• **PROBLEM**: In the data below, present the lines from the one containing "Transform your agricultural" to the one containing "management and beyond.", both included, as a JSON list of strings with one string per line and blank lines omitted.

• • • •

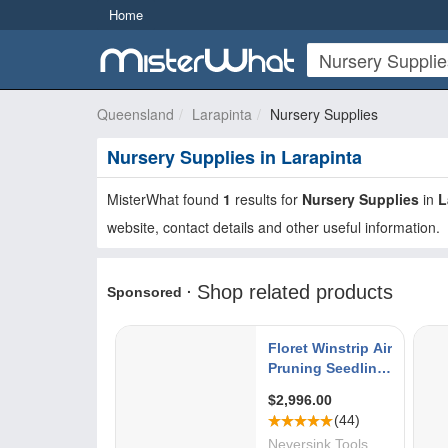
Home
Queensland
Larapinta
Nursery Supplies
Nursery Supplies in Larapinta
MisterWhat found
1
results for
Nursery Supplies
in
L
website, contact details and other useful information.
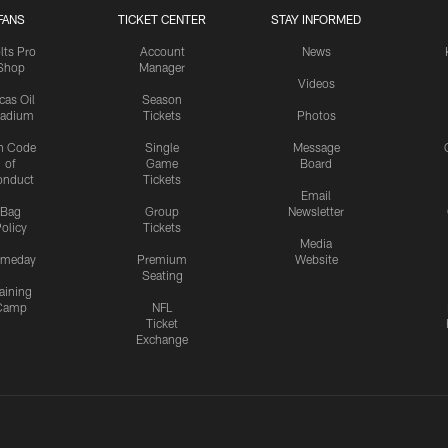
FANS
TICKET CENTER
STAY INFORMED
lts Pro
Account
News
Shop
Manager
Videos
cas Oil
Season
tadium
Tickets
Photos
n Code
Single
Message
of
Game
Board
onduct
Tickets
Email
Bag
Group
Newsletter
olicy
Tickets
Media
meday
Premium
Website
Seating
aining
Camp
NFL
Ticket
Exchange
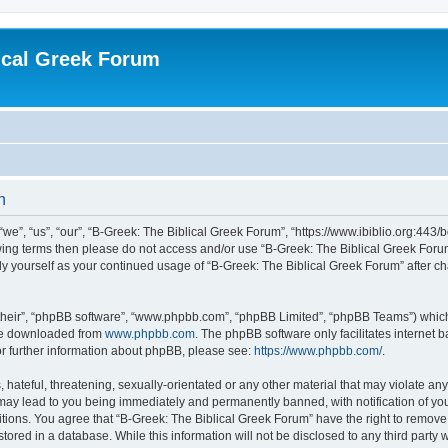
ical Greek Forum
n
we”, “us”, “our”, “B-Greek: The Biblical Greek Forum”, “https://www.ibiblio.org:443/
llowing terms then please do not access and/or use “B-Greek: The Biblical Greek Fo
arly yourself as your continued usage of “B-Greek: The Biblical Greek Forum” after
their”, “phpBB software”, “www.phpbb.com”, “phpBB Limited”, “phpBB Teams”) which i
 be downloaded from
www.phpbb.com
. The phpBB software only facilitates internet
or further information about phpBB, please see:
https://www.phpbb.com/
.
hateful, threatening, sexually-orientated or any other material that may violate any
 may lead to you being immediately and permanently banned, with notification of you
itions. You agree that “B-Greek: The Biblical Greek Forum” have the right to remove, 
ored in a database. While this information will not be disclosed to any third party 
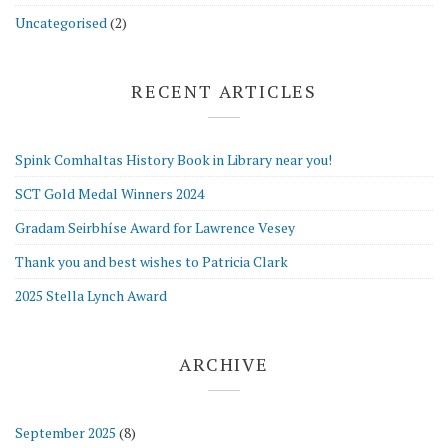
Uncategorised
(2)
RECENT ARTICLES
Spink Comhaltas History Book in Library near you!
SCT Gold Medal Winners 2024
Gradam Seirbhíse Award for Lawrence Vesey
Thank you and best wishes to Patricia Clark
2025 Stella Lynch Award
ARCHIVE
September 2025
(8)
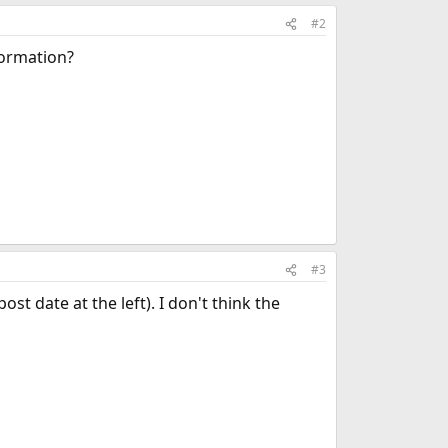
#2
formation?
#3
st date at the left). I don't think the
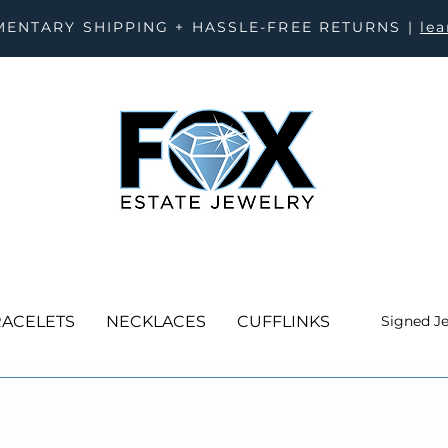
ENTARY SHIPPING + HASSLE-FREE RETURNS |
le
ACELETS
NECKLACES
CUFFLINKS
Signed J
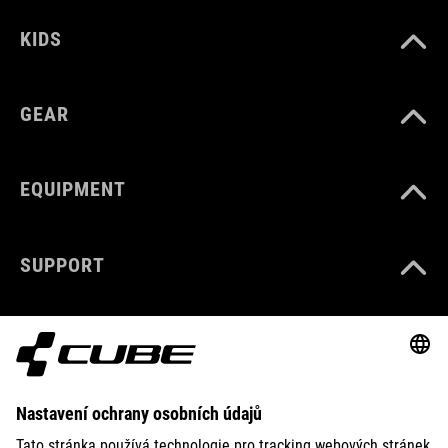
KIDS
GEAR
EQUIPMENT
SUPPORT
ABOUT US
EXPLORE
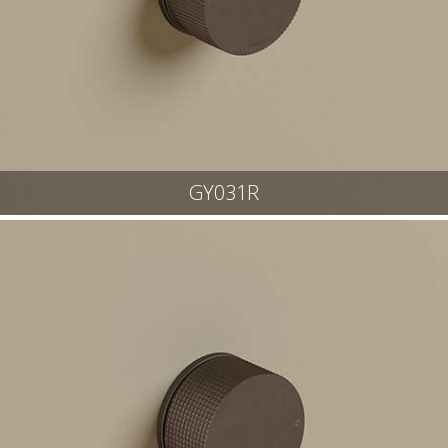
GY031R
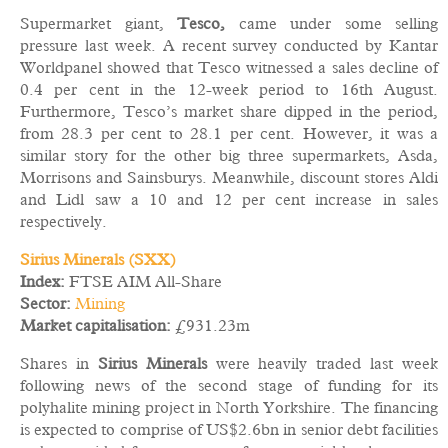
Supermarket giant,
Tesco,
came under some selling
pressure last week. A recent survey conducted by Kantar
Worldpanel showed that Tesco witnessed a sales decline of
0.4 per cent in the 12-week period to 16th August.
Furthermore, Tesco’s market share dipped in the period,
from 28.3 per cent to 28.1 per cent. However, it was a
similar story for the other big three supermarkets, Asda,
Morrisons and Sainsburys. Meanwhile, discount stores Aldi
and Lidl saw a 10 and 12 per cent increase in sales
respectively.
Sirius Minerals (SXX)
Index:
FTSE AIM All-Share
Sector:
Mining
Market capitalisation:
£931.23m
Shares in
Sirius Minerals
were heavily traded last week
following news of the second stage of funding for its
polyhalite mining project in North Yorkshire. The financing
is expected to comprise of US$2.6bn in senior debt facilities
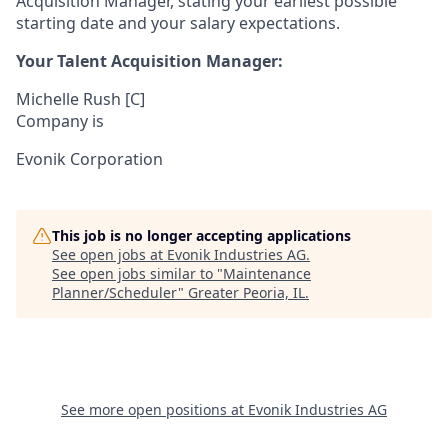
Acquisition Manager, stating your earliest possible
starting date and your salary expectations.
Your Talent Acquisition Manager:
Michelle Rush [C]
Company is
Evonik Corporation
This job is no longer accepting applications
See open jobs at
Evonik Industries AG
.
See open jobs similar to "
Maintenance
Planner/Scheduler
"
Greater Peoria, IL
.
See more open positions at
Evonik Industries AG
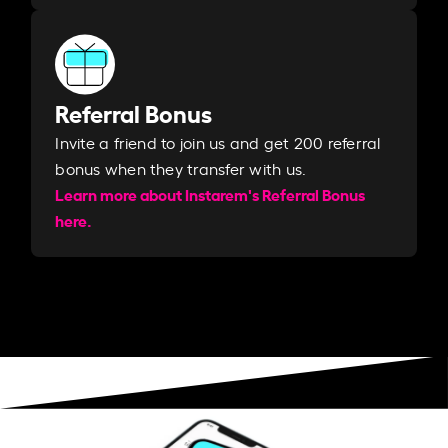
Referral Bonus
Invite a friend to join us and get 200 referral
bonus when they transfer with us.​​
Learn more about Instarem's Referral Bonus
here.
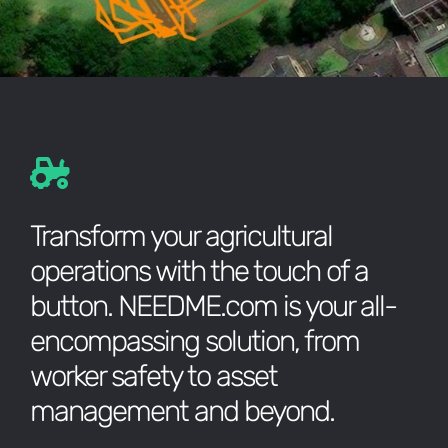
Transform your agricultural
operations with the touch of a
button. NEEDME.com is your all-
encompassing solution, from
worker safety to asset
management and beyond.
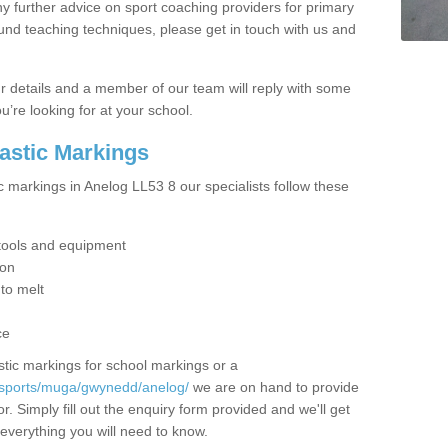
y further advice on sport coaching providers for primary
ound teaching techniques, please get in touch with us and
our details and a member of our team will reply with some
u’re looking for at your school.
lastic Markings
c markings in Anelog LL53 8 our specialists follow these
t tools and equipment
ion
 to melt
ce
tic markings for school markings or a
/sports/muga/gwynedd/anelog/
we are on hand to provide
r. Simply fill out the enquiry form provided and we'll get
 everything you will need to know.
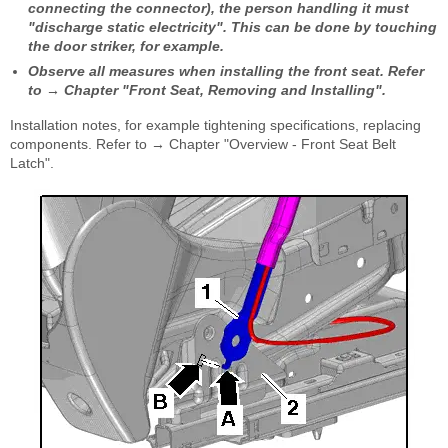
connecting the connector), the person handling it must
"discharge static electricity". This can be done by touching
the door striker, for example.
Observe all measures when installing the front seat. Refer
to → Chapter "Front Seat, Removing and Installing".
Installation notes, for example tightening specifications, replacing
components. Refer to → Chapter "Overview - Front Seat Belt
Latch".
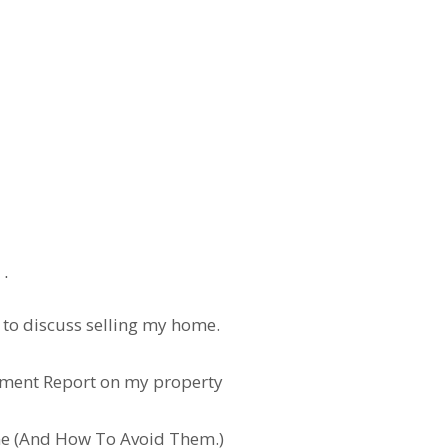
l loans with less than 20% down. Ask me for the correct P
ap
u to discuss selling my home.
ssment Report on my property
e (And How To Avoid Them.)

• • • •

• **OUTPUT OF THE TASK**:
[
  "Transform your agricultural",
  "operations with the touch of a",
  "button. NEEDME.com is your all-",
  "encompassing solution, from",
  "worker safety to asset",
  "management and beyond."
]